The first four terms of an arithmetic sequence are \(x\), \(2x\), \(y\), and \(x-y-6\), for some integers \(x\) and \(y\). What is the value of the \(50\)th term in this sequence?
Note: An arithmetic sequence is a sequence in which each term after the first is obtained from the previous term by adding a constant. For example, \(3\), \(5\), \(7\), \(9\) are the first four terms of an arithmetic sequence.

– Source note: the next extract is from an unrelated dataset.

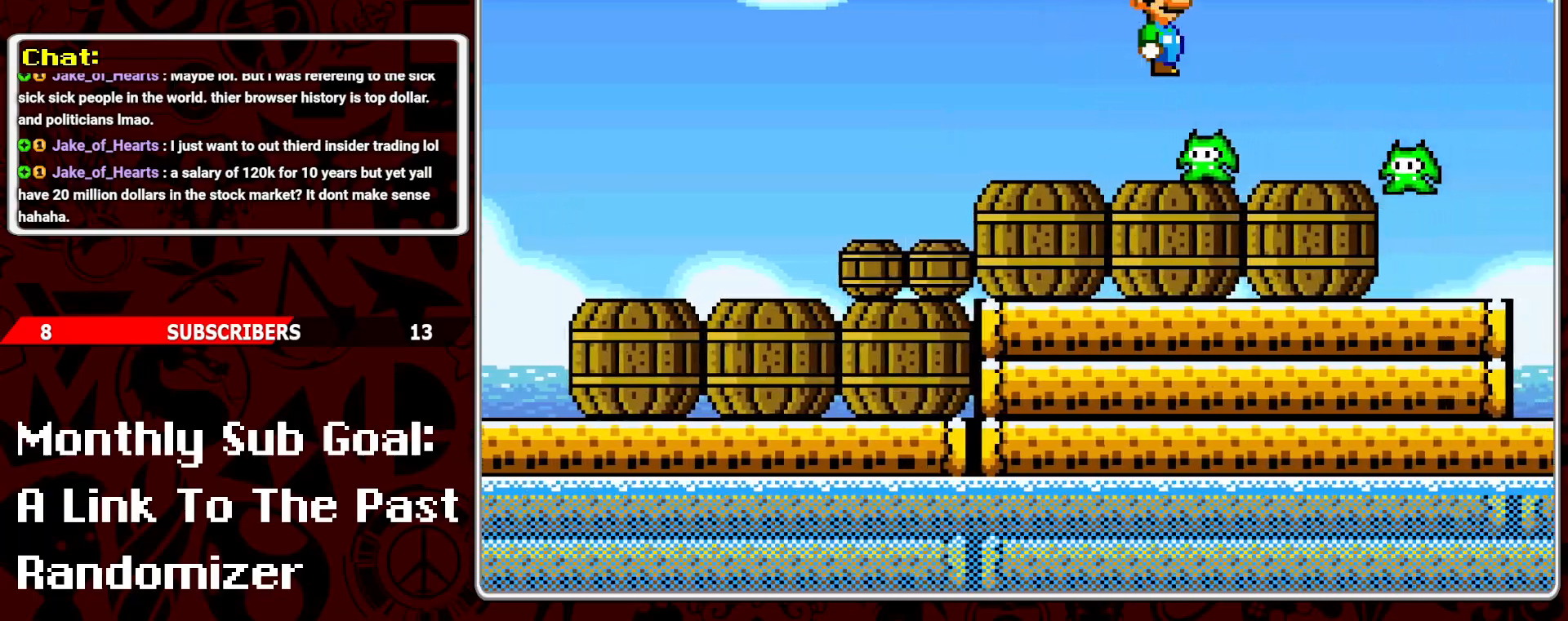
{"buttons": ["Y", "DPAD_RIGHT"], "events": [[50, "DPAD_LEFT", "up"], [150, "DPAD_RIGHT", "down"], [283, "A", "down"], [450, "A", "up"]]}
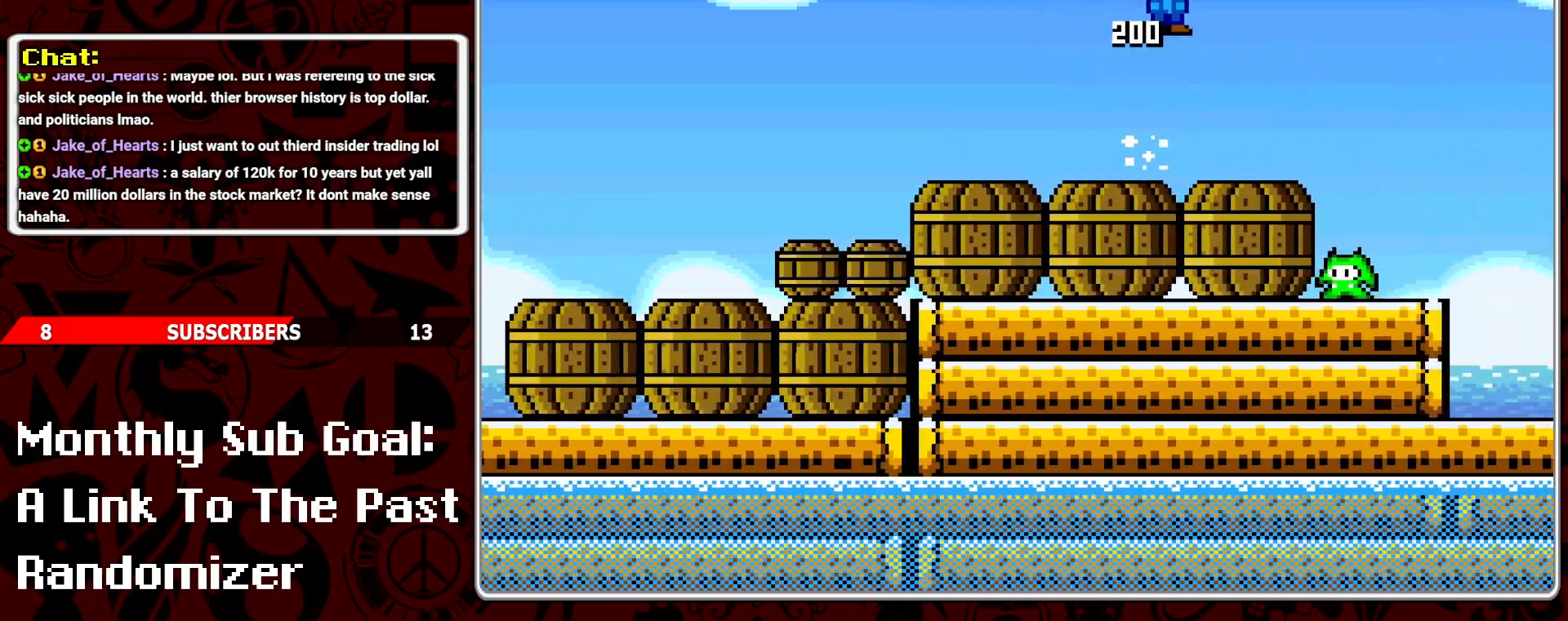
{"buttons": ["Y"], "events": [[200, "DPAD_RIGHT", "up"], [267, "DPAD_LEFT", "down"], [433, "DPAD_LEFT", "up"]]}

Since each term is obtained by adding the same number to the previous term, then the differences between pairs of consecutive terms are equal. Thus, from the first three terms we can conclude \[\begin{aligned} 2x-x&=y-2x\\ x&=y-2x\\ 3x&=y\end{aligned}\] Now we can substitute \(y=3x\) into the fourth term to write it in terms of \(x\). \[\begin{aligned} x-y-6&=x-3x-6\\ &=-2x-6\end{aligned}\] Therefore, in terms of \(x\), the first four terms are \(x\), \(2x\), \(3x\), and \(-2x-6\). However since \(2x-x=x\), the common difference is \(x\), so we can also write the fourth term as \(4x\). Thus, \[\begin{aligned} 4x&=-2x-6\\ 6x&=-6\\ x&=-1\end{aligned}\] Thus, the first four terms of the sequence are \(-1\), \(-2\), \(-3\), and \(-4\).
To get the \(50\)th term, we must add the common difference \(49\) times to the first term, to get \(-1+49(-1)=-50\).
Therefore, the \(50\)th term of the sequence is \(-50\).